Unless there's an issue with him eating on the floor, I'm not sure why it's a problem that he doesn't want to eat from a bowl. When Molly was kibble fed, she didn't care for the bowl either & she's never been abused. She just didn't like sticking her snout into the bowl, I guess. She's that way with water, too. She never drinks from the center of any bowl, always at the edges. Now she's raw fed and she eats her meals on a towel in the kitchen. Is it possible to provide a small towel for your dog & just put his food on it? Meal time should be pleasurable for dogs, not stressful. Bowls aren't mandatory by any means.


----------



## Zairah (Mar 6, 2012)

My dog is a bit of a picky eater and sometimes acts just like your dog in the video you psoted. She will also eat if I spread it on the floor or hand feed. This is usually when I feed her dry food only, since we have spoiled her and usually mix in either a bit of wet food, or fresh veggies or meat. 

I found the best way to get her to eat the dry food only is to stuff it in a Kong toy. Then meal time is like eating treats! If she rejects it from the bowl I just put it in the Kong, say "Have a treat!" and she eats it. 

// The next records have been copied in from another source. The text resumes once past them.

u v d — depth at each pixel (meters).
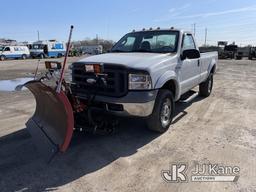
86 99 4.91
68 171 4.00
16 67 23.78
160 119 5.30
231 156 4.45
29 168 4.07
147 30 6.68
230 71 19.48
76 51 54.47
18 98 8.86
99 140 5.16
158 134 5.45
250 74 17.22
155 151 4.67
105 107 4.85
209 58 8.36
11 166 4.12
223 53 43.47
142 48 6.27
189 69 6.49
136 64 4.78
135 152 4.64
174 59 5.64
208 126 5.93
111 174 3.91
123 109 4.73
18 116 6.62
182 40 6.16
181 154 4.54
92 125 4.69
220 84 12.27
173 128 5.80
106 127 4.91
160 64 5.11
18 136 5.29
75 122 4.71
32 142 5.00
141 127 5.86
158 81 4.93
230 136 5.32
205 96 8.95
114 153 4.60
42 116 4.89
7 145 4.88
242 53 42.50
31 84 4.41
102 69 4.54
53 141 4.20
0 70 20.31
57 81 4.25
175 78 5.60
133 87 4.66
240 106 7.73
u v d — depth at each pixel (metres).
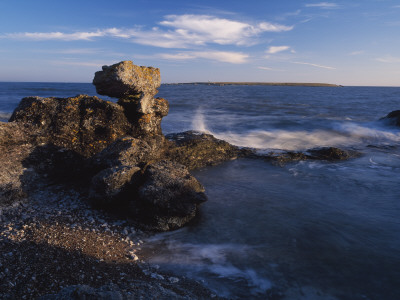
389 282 4.60
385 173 10.27
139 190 6.45
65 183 7.94
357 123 22.83
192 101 46.66
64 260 4.46
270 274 4.74
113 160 7.43
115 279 4.19
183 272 4.73
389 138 17.39
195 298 3.98
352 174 10.14
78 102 8.98
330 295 4.29
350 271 4.86
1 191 6.37
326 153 12.34
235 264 5.00
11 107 30.33
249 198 7.98
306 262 5.09
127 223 6.31
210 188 8.73
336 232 6.17
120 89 9.47
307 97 68.81
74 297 3.02
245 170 10.56
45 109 8.50
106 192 6.44
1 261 4.10
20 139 7.75
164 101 10.62
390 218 6.84
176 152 10.66
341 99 61.19
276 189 8.68
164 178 6.68
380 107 39.97
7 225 5.46
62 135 8.47
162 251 5.37
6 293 3.43
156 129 10.46
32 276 3.88
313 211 7.19
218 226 6.41
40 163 7.70
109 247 5.24
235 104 42.56
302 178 9.70
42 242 4.88
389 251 5.48
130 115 10.09
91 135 8.95
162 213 6.27
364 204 7.63
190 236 5.97
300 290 4.38
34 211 6.21
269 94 84.75
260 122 23.03
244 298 4.17
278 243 5.71
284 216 6.91
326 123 22.66
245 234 6.06
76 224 5.88
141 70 9.77
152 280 4.36
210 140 11.93
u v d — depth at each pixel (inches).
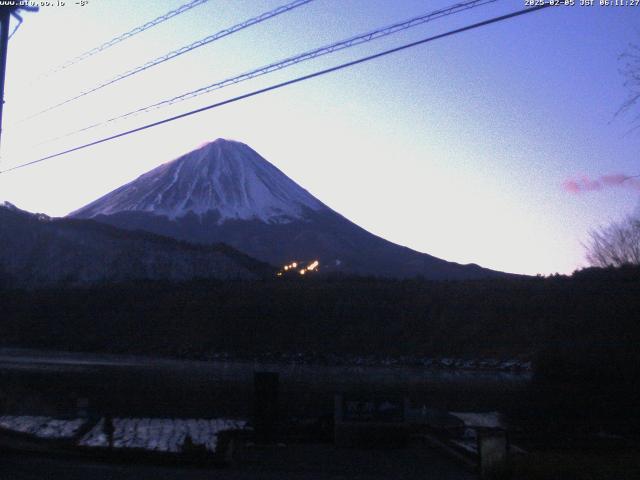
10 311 2834.6
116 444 807.1
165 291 2977.4
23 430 871.1
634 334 1739.7
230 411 1114.1
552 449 804.0
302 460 766.5
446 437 895.7
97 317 2736.2
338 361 2175.2
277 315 2669.8
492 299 2598.4
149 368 1742.1
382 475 675.4
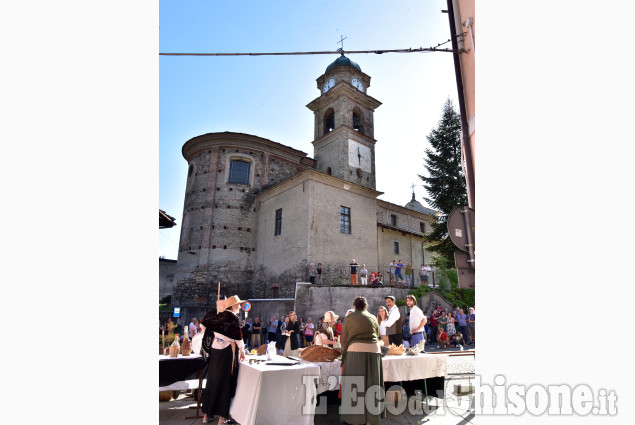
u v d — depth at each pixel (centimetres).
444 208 2403
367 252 2088
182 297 2100
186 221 2281
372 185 2500
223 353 446
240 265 2127
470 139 618
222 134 2306
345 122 2452
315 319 1496
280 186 2092
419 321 604
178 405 541
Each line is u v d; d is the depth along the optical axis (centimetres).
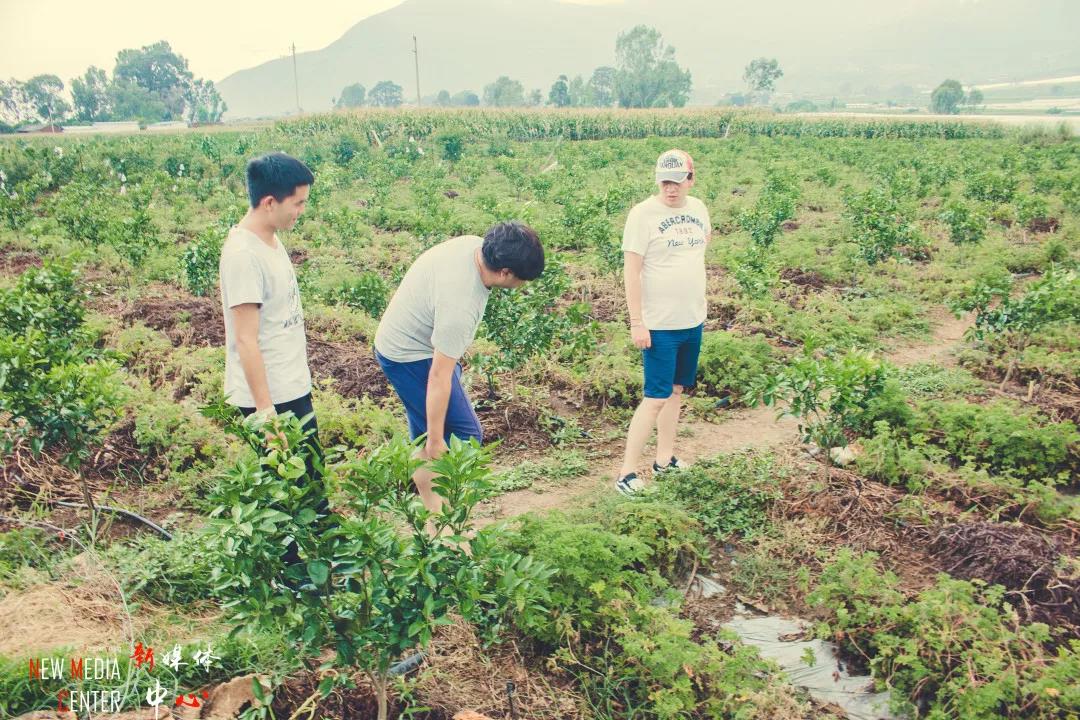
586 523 436
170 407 593
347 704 309
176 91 15712
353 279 1032
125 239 1175
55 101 15150
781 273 1174
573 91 16712
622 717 328
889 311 956
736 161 2970
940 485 514
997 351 807
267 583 259
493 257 336
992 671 322
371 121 4328
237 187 2284
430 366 381
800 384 489
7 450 441
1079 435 555
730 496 507
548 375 747
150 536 435
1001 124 4809
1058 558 412
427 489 411
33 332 474
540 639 364
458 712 315
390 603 268
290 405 366
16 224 1566
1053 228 1484
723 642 375
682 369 530
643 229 492
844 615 365
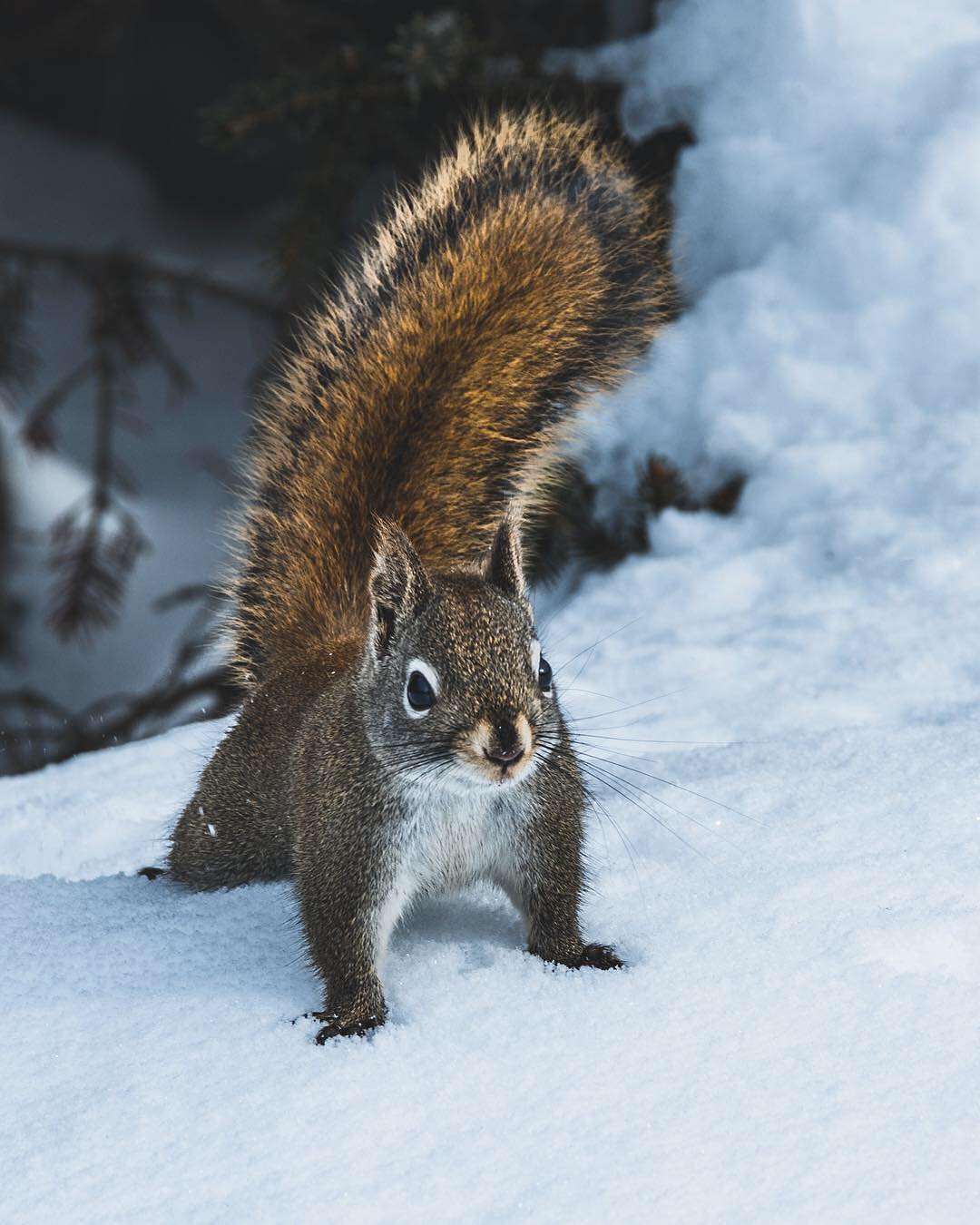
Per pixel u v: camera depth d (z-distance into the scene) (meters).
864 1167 5.36
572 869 7.26
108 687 27.75
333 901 7.07
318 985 7.19
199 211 39.56
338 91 16.52
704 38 16.19
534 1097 5.96
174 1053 6.58
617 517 14.98
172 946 7.69
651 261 10.66
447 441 9.92
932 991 6.40
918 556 12.34
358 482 9.79
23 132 40.12
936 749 8.95
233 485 10.35
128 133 39.72
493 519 9.81
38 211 39.03
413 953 7.46
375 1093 6.09
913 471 13.37
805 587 12.59
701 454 14.65
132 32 31.27
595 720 10.77
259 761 8.73
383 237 10.59
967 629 11.15
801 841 8.00
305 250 16.48
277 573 9.92
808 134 15.59
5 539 28.23
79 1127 6.07
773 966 6.75
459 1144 5.70
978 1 16.08
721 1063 6.06
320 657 9.14
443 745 6.69
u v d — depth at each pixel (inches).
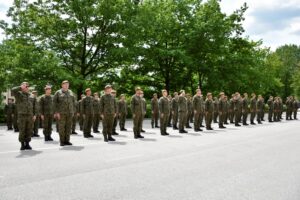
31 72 1109.7
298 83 3233.3
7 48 1192.8
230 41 1605.6
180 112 657.6
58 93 462.0
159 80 1577.3
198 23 1469.0
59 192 229.6
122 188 240.8
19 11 1238.3
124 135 614.9
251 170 303.9
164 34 1467.8
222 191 234.8
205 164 329.7
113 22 1272.1
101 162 335.3
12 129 799.1
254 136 600.4
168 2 1510.8
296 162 344.5
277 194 228.5
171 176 278.4
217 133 655.1
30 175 277.1
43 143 493.7
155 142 502.6
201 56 1517.0
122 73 1430.9
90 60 1293.1
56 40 1274.6
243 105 918.4
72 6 1209.4
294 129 767.1
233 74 1536.7
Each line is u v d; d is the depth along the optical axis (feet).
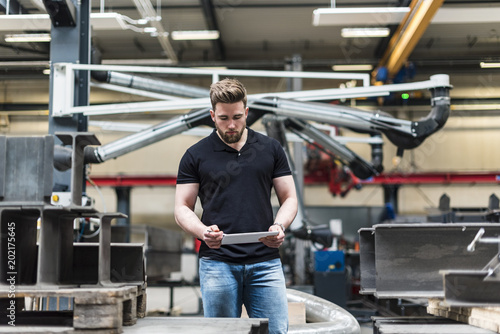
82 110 10.16
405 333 5.06
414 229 5.85
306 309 8.83
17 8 15.14
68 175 9.59
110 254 5.21
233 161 5.17
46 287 4.36
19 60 16.92
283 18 25.99
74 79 10.53
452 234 5.85
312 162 28.02
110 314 4.08
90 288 4.45
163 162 35.06
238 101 4.90
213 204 5.16
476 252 5.82
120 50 29.09
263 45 30.14
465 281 4.89
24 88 31.42
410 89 10.78
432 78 10.77
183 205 5.24
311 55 31.24
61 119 10.32
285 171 5.41
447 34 27.45
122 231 15.10
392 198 32.48
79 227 9.91
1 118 32.12
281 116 11.18
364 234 6.49
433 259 5.82
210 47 29.73
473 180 32.04
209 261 5.14
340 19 16.98
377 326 5.75
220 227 5.13
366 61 29.89
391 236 5.86
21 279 4.94
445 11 20.85
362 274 6.43
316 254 15.98
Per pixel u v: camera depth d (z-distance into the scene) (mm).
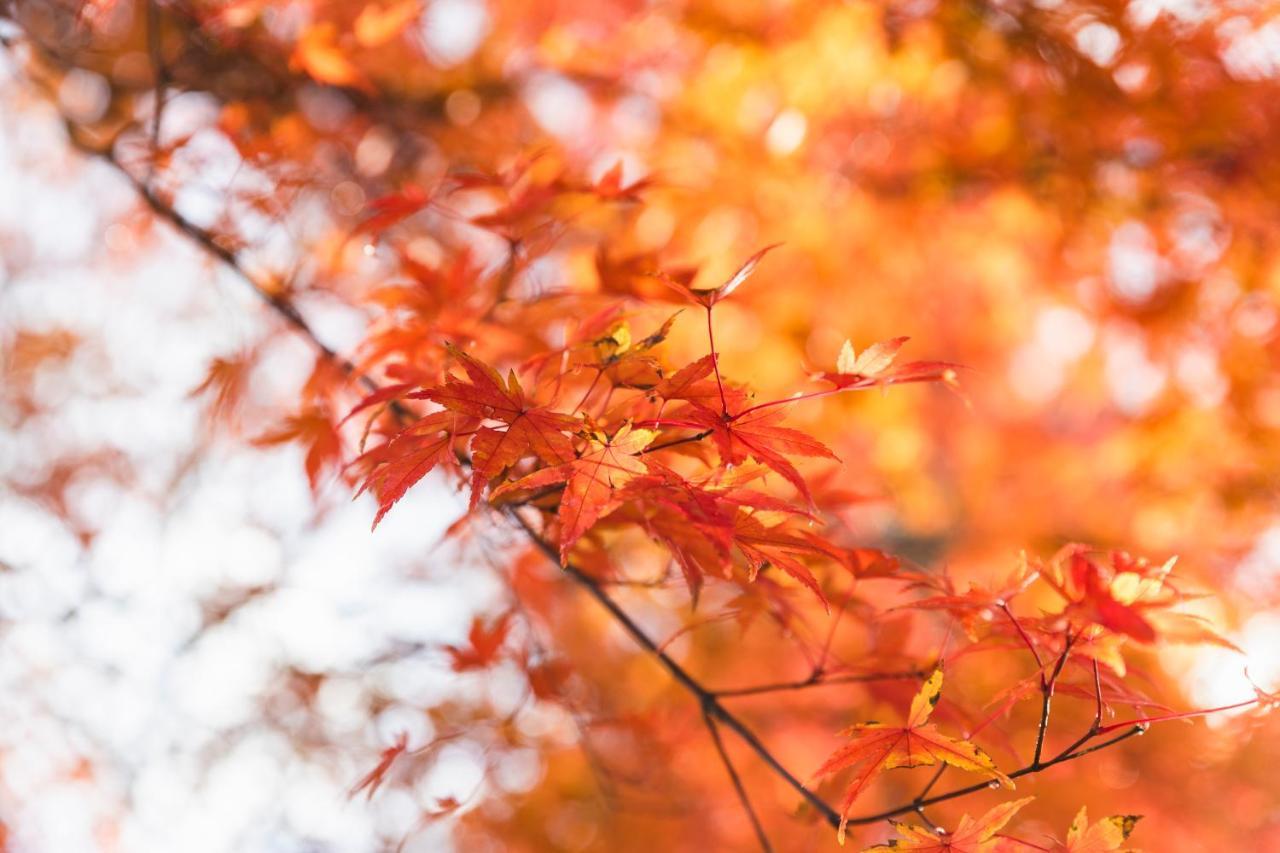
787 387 4434
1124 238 4125
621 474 1479
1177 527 4840
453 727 2992
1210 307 4227
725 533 1433
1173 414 4574
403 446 1717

Might be worth a try! Or maybe my puppy is just a little dumb hah.


----------



## Abbylynn (Jul 7, 2011)

One more idea .... the "reflection" in that bowl in your video? My two little dogs used to get scared of their reflection in the oven door and the dishwasher door. I had to move their bowls across the room. I did not use the stainless bowls. Just another thought.


----------



## Red Fraggle (Nov 23, 2011)

I would suggest just not putting the food on the floor. Put the bowl down for 15min, then put it up. Then put it down again at dinner time. Don't worry if he doesn't eat for the first meal or two. As long as he's drinking, you don't have to worry too much. Then see what happens. It's highly unlikely that he'd starve himself unless there's something really wrong. I'd bet by the time dinner rolls around or by next morning's breakfast at the latest, he'll be eating fine.


----------



## LuvMyAngels (May 24, 2009)

As a puppy Buster wouldnt touch kibble in a bowl. Dump the food on the floor and he'd gobble it like he hadnt eaten in months. My best guess is he was either bullied by his litter mates (he's 1 of 10 puppies) and only allowed to eat what had fallen to the floor or his "breeder" (hes a BYB puppy) scattered food on the floor instead of bothering with bowls. Both fit his temperament and, since he was only 9 1/2 weeks when we first noticed this fear, I hate to think someone may have abused him.

When he was a little guy we'd just dump his food on the floor or hand feed...I still hand feed a good portion of his meals since its the perfect opportunity for a little training. It took about a year desensitizing him to a little toy dog sized bowl (that his face barely fit into to lick the bottom) before I was able to get him to eat from a gladware baking dish. About a year ago I was able to transition to a plastic dog bowl. Buster just turned 3 last month and still will not eat from a stainless steel bowl. He'll drink from them (I bought 2 intending one for food and the other for water) without a fuss but put kibble in it and he'll refuse to eat.


----------



## KBLover (Sep 9, 2008)

jaylivg1 said:


> This is video of Tigger and his food bowl
> 
> http://youtu.be/xEvLCXeiBQs


That's exactly what Wally would do during those times he was scared of his food, except eventually he'd go somewhere away and lie down shaking and looking at the bowl.

It's like he WANTS to eat it, but isn't sure if he's allowed to or something - and all that encouraging you did, I did too - with the same (lack of) results.


----------



## spotted nikes (Feb 7, 2008)

Try laying a washcloth or dishtowel draped over the bowl and put his food on that. Eventually, uncover more and more of the bowl.


----------